Are the two sides in Libya at an equal stalemate? Sir David Frost poses this question to Carl Bildt, the foreign minister of Sweden-a country very much outside Nato, but a highly valuable part of the coalition against Qadhafi as it provides "qualitative and highly sophisticated assets" to the Western military alliance's operations.
Bildt, who has recently caused a considerable controversy with his remarks that decision by the US to withdraw its planes from bombing missions has had a "sizeable" impact on the operations, replies: "...you can probably say...they [the Qadhafi forces] are the more trained and they are the more well-armed. At the same time on the political level, I mean we have to assume that they are worried by the fact that they have a sizeable portion of population against them. So from the political point of view [of] Benghazi and TNC [Transitional National Council], they have the advantage.. . .Then on the international side of course we should not forget the effect of sanctions. The fact that sanctions will be harder and harder, they will hit, and they will over time make it very difficult for Qadhafi to retain any sort of semblance of stability, any sort of semblance of control over the parts of Libya he's still maintaining his grip on".
Frost asks Bildt: "You are in a very very important and central position of knowing exactly what's going on. Are you satisfied with progress at the moment or has it been slower than you would have wished?"
His answer: "It's nearly three months since Revolution, Rebellion or whatever you prefer to call it started in Benghazi. I have to confess to you that I believed at that time that it would be over in a week or two. The regime would crack up and it would be an advanced transitional stage by now. It has taken a longer time. There's no doubt about that. There were those people who might have believed that a couple of days' air campaign would do it. I really didn't believe that. I do think that you have to look at the time perspective. But if you add up the different components, I'm quite certain that we'll have the desired outcome. If you are asking about how long it will take, I wouldn't know. I would be prepared for quite sometime yet to come".
In response to a question whether Qadhafi's declaration of cease-fire would be enough to bring some form of peace or whether the end of this procedure has to be really the departure of Qadhafi from power, he states: "Well, it has to be the departure of Colonel Qadhafi from power. But there might be a cease-fire before that. But that cease-fire will have to be verified. He will have to withdraw his forces from quite a number of areas he has been occupying....he doesn't have any future in the politics of Libya".
In answer to a question whether there is a likelihood of sending in troops, he says: "I don't see that is happening". According to him, the military pressure is highly critical.
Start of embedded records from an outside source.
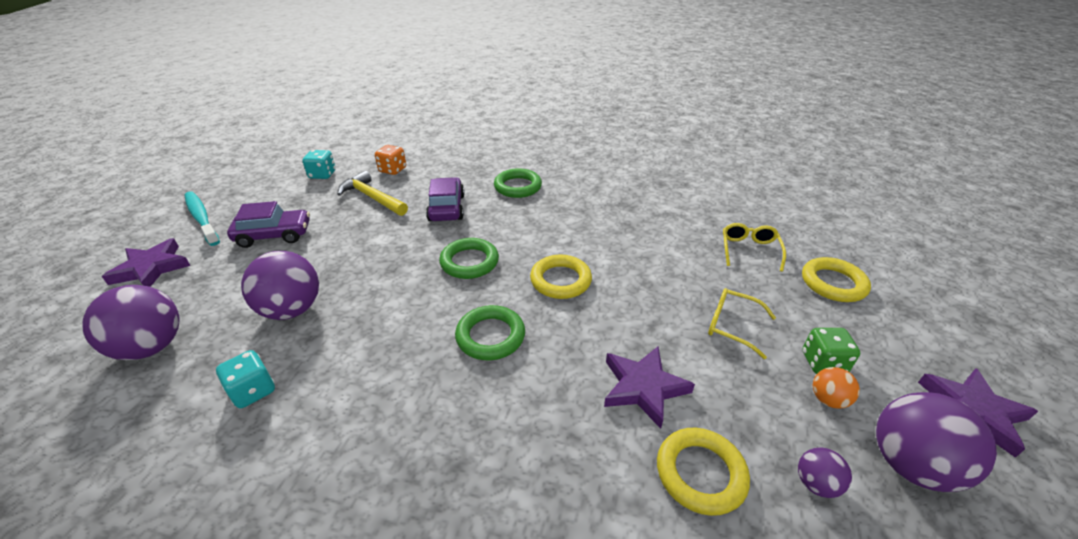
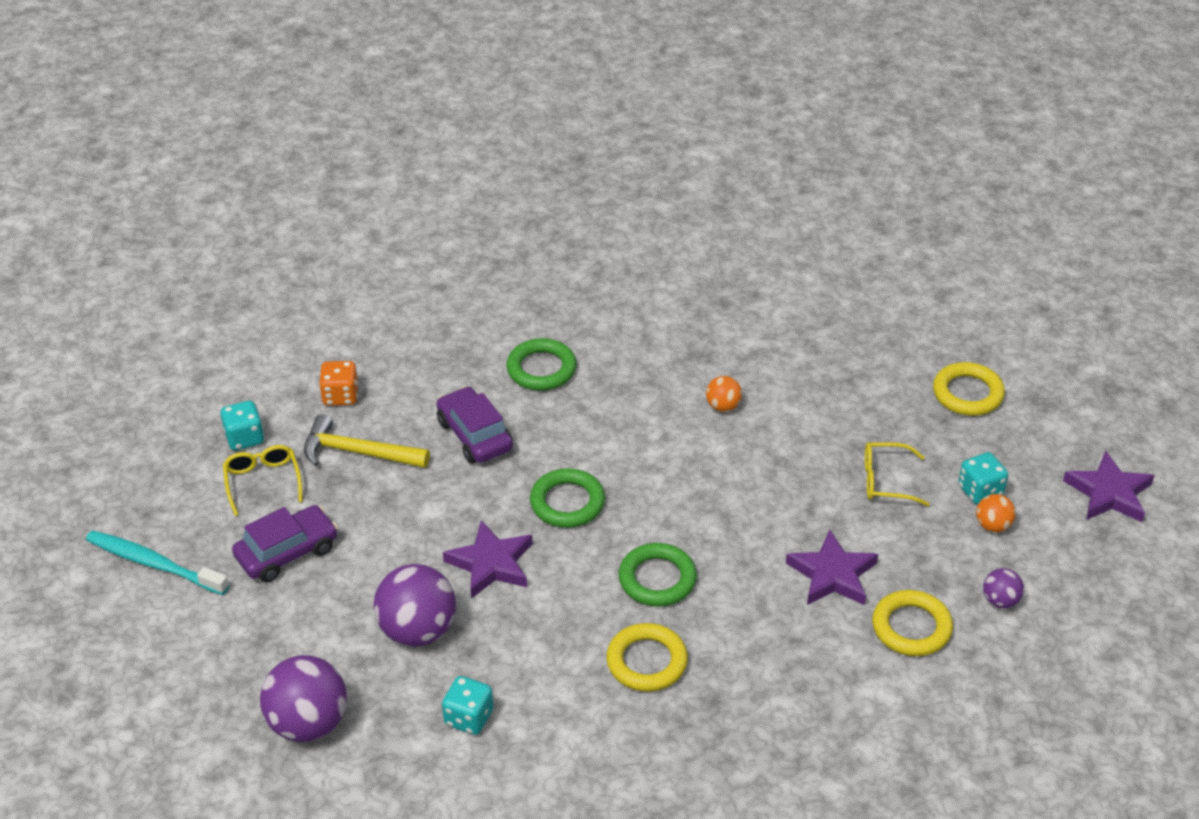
camera: 25 degrees left, 5 degrees up
purple star [102,238,191,287] -> purple star moved to [443,520,532,598]
yellow ring [530,254,592,299] -> yellow ring moved to [606,623,688,692]
yellow glasses [723,223,786,272] -> yellow glasses moved to [223,445,303,516]
green dice [803,328,860,374] -> turquoise dice [958,452,1008,505]
purple ball [876,392,997,492] -> none
none -> orange ball [706,376,742,412]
Then sanctions are degrading him from other perspectives, then political messages are degrading his power base. "In some point in time, his power will crack and break... ."
In reply to a question whether rebels should be helped by allies through arms and whether or not that would be a logical way of speeding up process of resolution vis-à-vis Qadhafi, he says: "There are different interpretations of the UN resolution... .But even sending in arms we should not make any illusions. They need heavy arms. In order to operate heavy arms they need training for quite some time. Sending in heavy weapons does not sort out the thing. That's why I'm stressing different components of our strategy. And we must have an element of patience. This might not be resolved tomorrow. But it will be resolved in the way we are seeking to resolve it and I'm very confident of that".
Answering a question whether the coalition needs more planes, he says: "Perhaps. That is for the military authorities to judge. In my opinion, we need primarily to send the signal that we're going to go. We have the will, we have the patients and we have the determination to continue. The military operation will be there whatever time it takes. The sanctions will continue to hit even harder. The political messages will be coming. I think that might at some point in time cause the combination of all of these things an implosion in Tripoli... .Time is clearly not on the side of Qadhafi".
Also speaking at Al Jazeera, but at a different talk show, Steve Clemons, the director of the American Strategy Program at the New America Foundation, gives a rather different perspective. According to him, the consensus that developed against Qadhafi internationally has an expiration date. "And if he survives beyond that expiration date, you will see the international consensus come apart. That puts the rebels and the whole effort very much in doubt. It will make Britain, France and the US look much more impotant than they would like to look."